■ **What the task asks**
In the essay on a family's story, reproduce word for word the part that begins with the words containing "My mom used" and ends with "had been communicated.".
*** Opening Passage provided ***
So this got me thinking about my family’s narrative. As a family historian I have a strong intergenerational self and have learned much about my family going back several generations. My thoughts focused on the more recent generations, what my parents shared with me about themselves and about my grandparents. I know that education and teaching were central to my parents’ narrative. Both were smart kids without resources,raised by immigrant parents in Brooklyn. My father had the benefit of the GI bill which took him to Stanford. He later became a professor. My mother went back to college and became a teacher.
I have a letter that my maternal grandfather wrote to my mother when she graduated from college. In it he wrote a defining statement, “It is good to donate the knowledge to others.” I loved the choice of words, to donate the knowledge, to give it freely. Interestingly my parents both taught, my sister started out as a teacher and both of my nieces are currently teaching. Most of our family also has graduate degrees. Although I didn’t seek out a teaching career, I find that now much of what I do relates to teaching and education. In my family we seek out education and then we donate the knowledge.
I never really knew my paternal grandfather, but I knew many stories about him, a rather telling one from my aunt. My grandfather ran a surplus store and during the Depression they lived behind the store. If you couldn’t afford the rent, the marshals would come and put everything out on the street corner. My grandfather was fortunate to have a truck and if he couldn’t pay the rent, he would pay the marshals a few dollars to load the contents onto his truck and he would drive to his new location. This story conveys a shrewd man and perhaps a little anti-authoritarian, characteristics that would describe my father as well.
My father was not a rule follower and he was very successful by charting his own path. “Don’t let the bastards get you down,” was his refrain, viewing anyone who didn’t want him to do what he wanted to do as one of those bastards. When my brother tapped into the PA system in high school and the school authorities frantically searched for the source, my father was secretly amused. I think it appealed to his anti-authoritarian side and a certain appreciation of creativity. He didn’t sit around waiting for permission and he was a doer.
My mom used to say if they had been in a concentration camp during WWII my dad would have likely survived. (I think only Jewish families contemplate such grim "what ifs"). He knew how to take care of himself and rely on his wits. I remember him taking me aside once and telling me that I would be OK because I was a survivor. I felt like I had been knighted into a secret society. I knew something important had been communicated.
*** Closing Passage provided ***
*** Opening The data ***
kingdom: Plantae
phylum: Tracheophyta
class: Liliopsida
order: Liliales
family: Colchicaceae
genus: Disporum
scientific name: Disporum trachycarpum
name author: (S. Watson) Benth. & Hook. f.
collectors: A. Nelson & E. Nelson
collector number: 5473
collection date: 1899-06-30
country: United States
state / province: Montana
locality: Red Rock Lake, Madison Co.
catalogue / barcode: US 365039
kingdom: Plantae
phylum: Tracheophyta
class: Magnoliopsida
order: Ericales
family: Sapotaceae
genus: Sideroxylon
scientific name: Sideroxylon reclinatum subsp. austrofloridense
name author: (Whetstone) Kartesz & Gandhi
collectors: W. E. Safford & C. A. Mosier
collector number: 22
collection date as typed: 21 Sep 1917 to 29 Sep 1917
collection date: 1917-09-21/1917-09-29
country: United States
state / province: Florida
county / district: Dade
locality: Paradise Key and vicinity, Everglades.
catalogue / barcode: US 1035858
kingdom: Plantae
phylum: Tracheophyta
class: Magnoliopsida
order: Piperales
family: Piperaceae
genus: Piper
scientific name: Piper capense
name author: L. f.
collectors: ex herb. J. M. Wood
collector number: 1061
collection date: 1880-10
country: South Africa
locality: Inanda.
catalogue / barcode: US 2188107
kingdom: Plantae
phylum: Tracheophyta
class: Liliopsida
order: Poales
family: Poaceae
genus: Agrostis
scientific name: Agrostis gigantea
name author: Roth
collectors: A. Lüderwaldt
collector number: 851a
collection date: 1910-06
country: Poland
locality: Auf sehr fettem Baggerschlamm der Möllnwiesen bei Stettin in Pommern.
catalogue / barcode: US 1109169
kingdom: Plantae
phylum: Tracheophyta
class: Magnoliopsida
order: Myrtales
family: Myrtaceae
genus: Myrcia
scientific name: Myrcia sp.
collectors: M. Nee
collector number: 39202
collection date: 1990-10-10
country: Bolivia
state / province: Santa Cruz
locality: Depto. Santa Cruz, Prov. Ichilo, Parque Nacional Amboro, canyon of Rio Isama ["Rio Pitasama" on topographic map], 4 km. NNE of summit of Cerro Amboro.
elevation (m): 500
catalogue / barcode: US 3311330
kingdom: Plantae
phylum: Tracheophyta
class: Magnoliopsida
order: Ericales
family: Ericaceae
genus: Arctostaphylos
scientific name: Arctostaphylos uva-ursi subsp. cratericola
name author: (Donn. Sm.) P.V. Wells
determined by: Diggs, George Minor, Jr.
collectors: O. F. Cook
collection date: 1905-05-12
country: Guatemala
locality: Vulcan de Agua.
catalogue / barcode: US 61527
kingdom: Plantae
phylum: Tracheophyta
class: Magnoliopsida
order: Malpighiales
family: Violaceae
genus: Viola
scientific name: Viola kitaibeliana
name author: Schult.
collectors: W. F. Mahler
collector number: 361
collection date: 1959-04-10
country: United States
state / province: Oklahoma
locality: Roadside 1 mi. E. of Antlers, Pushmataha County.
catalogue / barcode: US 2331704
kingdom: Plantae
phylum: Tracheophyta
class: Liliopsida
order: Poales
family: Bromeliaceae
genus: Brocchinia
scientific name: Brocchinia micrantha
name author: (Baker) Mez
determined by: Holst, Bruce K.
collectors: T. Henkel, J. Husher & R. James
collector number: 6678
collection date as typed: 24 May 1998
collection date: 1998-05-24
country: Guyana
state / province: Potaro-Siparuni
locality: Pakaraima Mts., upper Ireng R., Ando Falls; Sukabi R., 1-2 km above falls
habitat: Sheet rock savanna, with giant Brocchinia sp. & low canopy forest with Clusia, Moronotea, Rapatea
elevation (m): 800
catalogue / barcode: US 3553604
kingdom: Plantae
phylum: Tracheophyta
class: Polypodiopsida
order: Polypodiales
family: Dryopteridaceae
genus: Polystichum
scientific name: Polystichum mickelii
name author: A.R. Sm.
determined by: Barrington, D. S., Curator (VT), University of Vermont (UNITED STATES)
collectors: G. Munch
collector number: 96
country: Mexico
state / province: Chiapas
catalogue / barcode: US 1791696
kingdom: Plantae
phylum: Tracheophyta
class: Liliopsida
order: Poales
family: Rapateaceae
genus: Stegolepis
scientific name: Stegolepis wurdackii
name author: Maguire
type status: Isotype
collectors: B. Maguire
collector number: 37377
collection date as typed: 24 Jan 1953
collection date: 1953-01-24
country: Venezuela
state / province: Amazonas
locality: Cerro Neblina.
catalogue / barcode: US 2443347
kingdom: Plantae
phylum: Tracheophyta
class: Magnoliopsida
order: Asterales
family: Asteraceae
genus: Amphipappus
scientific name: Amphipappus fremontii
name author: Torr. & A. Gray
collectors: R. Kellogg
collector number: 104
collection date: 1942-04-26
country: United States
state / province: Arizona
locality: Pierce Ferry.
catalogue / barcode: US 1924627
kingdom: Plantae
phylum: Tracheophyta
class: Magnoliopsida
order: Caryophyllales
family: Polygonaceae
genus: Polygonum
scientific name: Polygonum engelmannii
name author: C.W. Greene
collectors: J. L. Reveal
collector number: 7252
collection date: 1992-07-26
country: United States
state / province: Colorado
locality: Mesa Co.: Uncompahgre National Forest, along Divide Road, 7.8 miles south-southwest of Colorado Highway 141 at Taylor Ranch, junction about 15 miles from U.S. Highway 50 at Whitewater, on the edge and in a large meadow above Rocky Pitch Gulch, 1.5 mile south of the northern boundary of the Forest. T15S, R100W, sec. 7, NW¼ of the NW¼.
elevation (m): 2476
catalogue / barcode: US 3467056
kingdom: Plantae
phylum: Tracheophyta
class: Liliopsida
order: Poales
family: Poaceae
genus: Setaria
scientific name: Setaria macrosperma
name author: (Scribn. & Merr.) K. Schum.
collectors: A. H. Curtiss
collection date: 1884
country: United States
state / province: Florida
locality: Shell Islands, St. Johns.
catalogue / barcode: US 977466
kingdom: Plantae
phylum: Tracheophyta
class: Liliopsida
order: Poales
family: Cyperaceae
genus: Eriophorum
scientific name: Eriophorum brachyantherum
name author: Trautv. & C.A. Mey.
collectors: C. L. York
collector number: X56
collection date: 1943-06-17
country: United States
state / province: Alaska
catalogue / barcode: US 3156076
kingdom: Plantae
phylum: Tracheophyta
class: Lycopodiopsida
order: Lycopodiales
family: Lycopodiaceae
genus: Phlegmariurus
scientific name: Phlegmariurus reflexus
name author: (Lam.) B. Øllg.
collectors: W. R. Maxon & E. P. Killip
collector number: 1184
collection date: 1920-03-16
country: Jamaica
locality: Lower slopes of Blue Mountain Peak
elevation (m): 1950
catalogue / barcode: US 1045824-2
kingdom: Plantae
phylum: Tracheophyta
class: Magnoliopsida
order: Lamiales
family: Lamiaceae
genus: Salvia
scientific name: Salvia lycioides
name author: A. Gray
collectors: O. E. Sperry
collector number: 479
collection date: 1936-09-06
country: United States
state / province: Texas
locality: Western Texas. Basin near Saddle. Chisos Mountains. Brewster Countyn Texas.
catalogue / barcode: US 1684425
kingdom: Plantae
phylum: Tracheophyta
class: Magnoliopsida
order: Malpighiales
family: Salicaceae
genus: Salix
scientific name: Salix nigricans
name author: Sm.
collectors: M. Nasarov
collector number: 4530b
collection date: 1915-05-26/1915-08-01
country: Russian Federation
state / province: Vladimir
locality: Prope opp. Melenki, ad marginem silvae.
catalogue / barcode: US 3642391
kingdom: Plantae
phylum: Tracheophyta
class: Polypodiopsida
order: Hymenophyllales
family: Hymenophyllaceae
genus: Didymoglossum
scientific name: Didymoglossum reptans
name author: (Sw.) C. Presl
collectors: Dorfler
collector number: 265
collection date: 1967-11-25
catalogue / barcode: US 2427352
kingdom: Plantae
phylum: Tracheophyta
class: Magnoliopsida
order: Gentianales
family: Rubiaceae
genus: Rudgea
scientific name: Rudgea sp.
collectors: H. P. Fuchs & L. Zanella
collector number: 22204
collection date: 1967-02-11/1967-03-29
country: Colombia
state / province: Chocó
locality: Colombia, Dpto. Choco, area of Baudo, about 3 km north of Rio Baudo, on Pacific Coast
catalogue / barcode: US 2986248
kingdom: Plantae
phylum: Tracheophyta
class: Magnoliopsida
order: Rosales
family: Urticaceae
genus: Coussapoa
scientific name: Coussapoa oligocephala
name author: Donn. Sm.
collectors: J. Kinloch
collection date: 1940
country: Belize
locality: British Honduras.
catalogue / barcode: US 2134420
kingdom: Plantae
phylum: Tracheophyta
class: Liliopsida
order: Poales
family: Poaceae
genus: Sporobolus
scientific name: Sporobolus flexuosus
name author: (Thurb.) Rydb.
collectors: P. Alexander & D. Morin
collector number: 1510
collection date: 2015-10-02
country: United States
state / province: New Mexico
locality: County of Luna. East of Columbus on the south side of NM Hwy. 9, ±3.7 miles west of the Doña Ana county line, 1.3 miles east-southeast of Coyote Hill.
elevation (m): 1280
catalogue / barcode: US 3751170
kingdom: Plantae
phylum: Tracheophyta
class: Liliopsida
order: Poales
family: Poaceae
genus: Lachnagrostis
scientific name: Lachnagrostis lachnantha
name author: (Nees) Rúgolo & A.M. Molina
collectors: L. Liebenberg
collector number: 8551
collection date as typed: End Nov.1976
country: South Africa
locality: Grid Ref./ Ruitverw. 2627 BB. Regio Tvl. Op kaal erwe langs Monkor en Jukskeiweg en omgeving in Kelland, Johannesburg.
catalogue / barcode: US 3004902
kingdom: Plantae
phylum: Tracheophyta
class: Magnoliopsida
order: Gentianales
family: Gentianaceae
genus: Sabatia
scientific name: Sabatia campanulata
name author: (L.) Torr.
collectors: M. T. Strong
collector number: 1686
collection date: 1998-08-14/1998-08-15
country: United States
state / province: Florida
*** Closing The data ***
■ **Answer section**
My mom used to say if they had been in a concentration camp during WWII my dad would have likely survived. (I think only Jewish families contemplate such grim "what ifs"). He knew how to take care of himself and rely on his wits. I remember him taking me aside once and telling me that I would be OK because I was a survivor. I felt like I had been knighted into a secret society. I knew something important had been communicated.